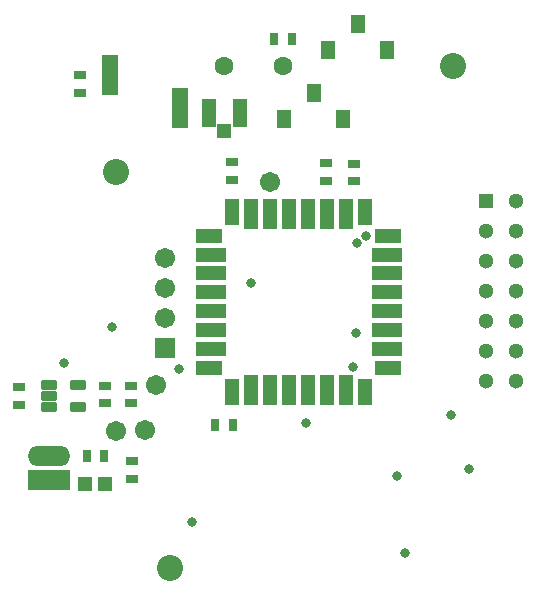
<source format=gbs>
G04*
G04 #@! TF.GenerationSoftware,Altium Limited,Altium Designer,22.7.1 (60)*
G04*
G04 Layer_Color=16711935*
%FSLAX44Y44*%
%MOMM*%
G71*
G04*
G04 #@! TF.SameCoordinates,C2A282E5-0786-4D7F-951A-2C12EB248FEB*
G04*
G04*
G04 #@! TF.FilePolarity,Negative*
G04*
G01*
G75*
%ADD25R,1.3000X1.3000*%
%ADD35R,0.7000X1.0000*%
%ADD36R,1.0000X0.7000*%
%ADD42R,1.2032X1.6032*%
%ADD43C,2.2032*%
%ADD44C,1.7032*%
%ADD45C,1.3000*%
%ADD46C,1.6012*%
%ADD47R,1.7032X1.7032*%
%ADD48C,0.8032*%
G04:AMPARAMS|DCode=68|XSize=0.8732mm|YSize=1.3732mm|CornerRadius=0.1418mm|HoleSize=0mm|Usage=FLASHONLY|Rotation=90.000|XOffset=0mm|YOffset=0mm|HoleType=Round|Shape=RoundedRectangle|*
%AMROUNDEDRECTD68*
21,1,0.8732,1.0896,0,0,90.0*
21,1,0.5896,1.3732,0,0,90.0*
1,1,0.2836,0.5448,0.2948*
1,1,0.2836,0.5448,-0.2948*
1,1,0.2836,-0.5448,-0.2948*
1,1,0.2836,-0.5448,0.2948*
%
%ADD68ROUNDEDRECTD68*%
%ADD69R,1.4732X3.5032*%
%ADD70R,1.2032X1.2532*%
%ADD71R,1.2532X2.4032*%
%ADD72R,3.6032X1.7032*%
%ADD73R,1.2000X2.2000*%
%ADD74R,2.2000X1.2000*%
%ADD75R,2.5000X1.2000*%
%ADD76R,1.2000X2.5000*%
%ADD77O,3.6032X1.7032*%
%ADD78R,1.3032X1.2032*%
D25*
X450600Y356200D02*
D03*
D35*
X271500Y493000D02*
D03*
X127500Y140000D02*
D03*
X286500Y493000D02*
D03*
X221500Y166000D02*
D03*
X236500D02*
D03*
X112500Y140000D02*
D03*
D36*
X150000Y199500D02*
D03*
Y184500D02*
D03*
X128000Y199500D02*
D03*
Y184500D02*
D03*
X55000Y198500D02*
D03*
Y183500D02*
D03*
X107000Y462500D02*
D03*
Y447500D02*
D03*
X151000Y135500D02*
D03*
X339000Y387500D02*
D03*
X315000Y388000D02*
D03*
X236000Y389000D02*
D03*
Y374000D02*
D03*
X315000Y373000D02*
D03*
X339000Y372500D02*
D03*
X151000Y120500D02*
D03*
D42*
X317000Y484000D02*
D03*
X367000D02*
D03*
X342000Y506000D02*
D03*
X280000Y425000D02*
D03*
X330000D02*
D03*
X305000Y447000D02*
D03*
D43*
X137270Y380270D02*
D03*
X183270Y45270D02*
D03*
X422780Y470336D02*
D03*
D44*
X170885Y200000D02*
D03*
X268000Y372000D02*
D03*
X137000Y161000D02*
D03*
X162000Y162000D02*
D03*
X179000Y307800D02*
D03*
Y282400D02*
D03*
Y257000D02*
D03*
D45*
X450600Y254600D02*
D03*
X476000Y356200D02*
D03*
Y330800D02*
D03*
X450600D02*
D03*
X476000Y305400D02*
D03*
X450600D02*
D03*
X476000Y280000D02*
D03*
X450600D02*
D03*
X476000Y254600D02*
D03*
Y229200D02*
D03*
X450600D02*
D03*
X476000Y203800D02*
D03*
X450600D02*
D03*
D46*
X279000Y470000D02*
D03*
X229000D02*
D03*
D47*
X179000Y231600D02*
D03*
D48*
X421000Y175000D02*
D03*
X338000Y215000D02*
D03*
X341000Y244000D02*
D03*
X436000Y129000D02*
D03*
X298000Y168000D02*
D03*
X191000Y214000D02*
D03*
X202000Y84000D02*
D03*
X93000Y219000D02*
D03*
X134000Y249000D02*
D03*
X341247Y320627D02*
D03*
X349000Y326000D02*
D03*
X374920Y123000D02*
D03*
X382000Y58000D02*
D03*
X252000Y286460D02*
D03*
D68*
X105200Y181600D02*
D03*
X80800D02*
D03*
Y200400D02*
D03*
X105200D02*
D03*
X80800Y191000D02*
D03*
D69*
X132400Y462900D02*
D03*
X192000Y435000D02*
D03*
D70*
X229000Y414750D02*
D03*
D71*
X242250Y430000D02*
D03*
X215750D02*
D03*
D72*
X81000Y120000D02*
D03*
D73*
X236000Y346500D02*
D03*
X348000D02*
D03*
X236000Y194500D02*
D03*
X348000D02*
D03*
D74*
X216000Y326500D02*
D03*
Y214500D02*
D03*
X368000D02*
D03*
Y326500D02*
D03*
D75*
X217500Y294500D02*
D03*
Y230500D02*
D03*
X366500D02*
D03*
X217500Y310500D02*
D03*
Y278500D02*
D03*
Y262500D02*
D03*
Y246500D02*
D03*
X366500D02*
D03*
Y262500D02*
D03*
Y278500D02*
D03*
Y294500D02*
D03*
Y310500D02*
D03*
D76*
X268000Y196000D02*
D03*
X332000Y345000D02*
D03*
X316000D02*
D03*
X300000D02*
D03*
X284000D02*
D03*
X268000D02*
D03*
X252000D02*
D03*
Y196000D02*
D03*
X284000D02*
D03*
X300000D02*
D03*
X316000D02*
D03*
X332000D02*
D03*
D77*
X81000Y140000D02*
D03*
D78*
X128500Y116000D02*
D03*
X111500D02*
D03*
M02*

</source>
··········
## WHAT YOU SHOULD DO
The whole listing must come back verbatim, with no pictures included.

## YOUR SOLUTION
<source format=gbs>
G04*
G04 #@! TF.GenerationSoftware,Altium Limited,Altium Designer,22.7.1 (60)*
G04*
G04 Layer_Color=16711935*
%FSLAX44Y44*%
%MOMM*%
G71*
G04*
G04 #@! TF.SameCoordinates,C2A282E5-0786-4D7F-951A-2C12EB248FEB*
G04*
G04*
G04 #@! TF.FilePolarity,Negative*
G04*
G01*
G75*
%ADD25R,1.3000X1.3000*%
%ADD35R,0.7000X1.0000*%
%ADD36R,1.0000X0.7000*%
%ADD42R,1.2032X1.6032*%
%ADD43C,2.2032*%
%ADD44C,1.7032*%
%ADD45C,1.3000*%
%ADD46C,1.6012*%
%ADD47R,1.7032X1.7032*%
%ADD48C,0.8032*%
G04:AMPARAMS|DCode=68|XSize=0.8732mm|YSize=1.3732mm|CornerRadius=0.1418mm|HoleSize=0mm|Usage=FLASHONLY|Rotation=90.000|XOffset=0mm|YOffset=0mm|HoleType=Round|Shape=RoundedRectangle|*
%AMROUNDEDRECTD68*
21,1,0.8732,1.0896,0,0,90.0*
21,1,0.5896,1.3732,0,0,90.0*
1,1,0.2836,0.5448,0.2948*
1,1,0.2836,0.5448,-0.2948*
1,1,0.2836,-0.5448,-0.2948*
1,1,0.2836,-0.5448,0.2948*
%
%ADD68ROUNDEDRECTD68*%
%ADD69R,1.4732X3.5032*%
%ADD70R,1.2032X1.2532*%
%ADD71R,1.2532X2.4032*%
%ADD72R,3.6032X1.7032*%
%ADD73R,1.2000X2.2000*%
%ADD74R,2.2000X1.2000*%
%ADD75R,2.5000X1.2000*%
%ADD76R,1.2000X2.5000*%
%ADD77O,3.6032X1.7032*%
%ADD78R,1.3032X1.2032*%
D25*
X450600Y356200D02*
D03*
D35*
X271500Y493000D02*
D03*
X127500Y140000D02*
D03*
X286500Y493000D02*
D03*
X221500Y166000D02*
D03*
X236500D02*
D03*
X112500Y140000D02*
D03*
D36*
X150000Y199500D02*
D03*
Y184500D02*
D03*
X128000Y199500D02*
D03*
Y184500D02*
D03*
X55000Y198500D02*
D03*
Y183500D02*
D03*
X107000Y462500D02*
D03*
Y447500D02*
D03*
X151000Y135500D02*
D03*
X339000Y387500D02*
D03*
X315000Y388000D02*
D03*
X236000Y389000D02*
D03*
Y374000D02*
D03*
X315000Y373000D02*
D03*
X339000Y372500D02*
D03*
X151000Y120500D02*
D03*
D42*
X317000Y484000D02*
D03*
X367000D02*
D03*
X342000Y506000D02*
D03*
X280000Y425000D02*
D03*
X330000D02*
D03*
X305000Y447000D02*
D03*
D43*
X137270Y380270D02*
D03*
X183270Y45270D02*
D03*
X422780Y470336D02*
D03*
D44*
X170885Y200000D02*
D03*
X268000Y372000D02*
D03*
X137000Y161000D02*
D03*
X162000Y162000D02*
D03*
X179000Y307800D02*
D03*
Y282400D02*
D03*
Y257000D02*
D03*
D45*
X450600Y254600D02*
D03*
X476000Y356200D02*
D03*
Y330800D02*
D03*
X450600D02*
D03*
X476000Y305400D02*
D03*
X450600D02*
D03*
X476000Y280000D02*
D03*
X450600D02*
D03*
X476000Y254600D02*
D03*
Y229200D02*
D03*
X450600D02*
D03*
X476000Y203800D02*
D03*
X450600D02*
D03*
D46*
X279000Y470000D02*
D03*
X229000D02*
D03*
D47*
X179000Y231600D02*
D03*
D48*
X421000Y175000D02*
D03*
X338000Y215000D02*
D03*
X341000Y244000D02*
D03*
X436000Y129000D02*
D03*
X298000Y168000D02*
D03*
X191000Y214000D02*
D03*
X202000Y84000D02*
D03*
X93000Y219000D02*
D03*
X134000Y249000D02*
D03*
X341247Y320627D02*
D03*
X349000Y326000D02*
D03*
X374920Y123000D02*
D03*
X382000Y58000D02*
D03*
X252000Y286460D02*
D03*
D68*
X105200Y181600D02*
D03*
X80800D02*
D03*
Y200400D02*
D03*
X105200D02*
D03*
X80800Y191000D02*
D03*
D69*
X132400Y462900D02*
D03*
X192000Y435000D02*
D03*
D70*
X229000Y414750D02*
D03*
D71*
X242250Y430000D02*
D03*
X215750D02*
D03*
D72*
X81000Y120000D02*
D03*
D73*
X236000Y346500D02*
D03*
X348000D02*
D03*
X236000Y194500D02*
D03*
X348000D02*
D03*
D74*
X216000Y326500D02*
D03*
Y214500D02*
D03*
X368000D02*
D03*
Y326500D02*
D03*
D75*
X217500Y294500D02*
D03*
Y230500D02*
D03*
X366500D02*
D03*
X217500Y310500D02*
D03*
Y278500D02*
D03*
Y262500D02*
D03*
Y246500D02*
D03*
X366500D02*
D03*
Y262500D02*
D03*
Y278500D02*
D03*
Y294500D02*
D03*
Y310500D02*
D03*
D76*
X268000Y196000D02*
D03*
X332000Y345000D02*
D03*
X316000D02*
D03*
X300000D02*
D03*
X284000D02*
D03*
X268000D02*
D03*
X252000D02*
D03*
Y196000D02*
D03*
X284000D02*
D03*
X300000D02*
D03*
X316000D02*
D03*
X332000D02*
D03*
D77*
X81000Y140000D02*
D03*
D78*
X128500Y116000D02*
D03*
X111500D02*
D03*
M02*

</source>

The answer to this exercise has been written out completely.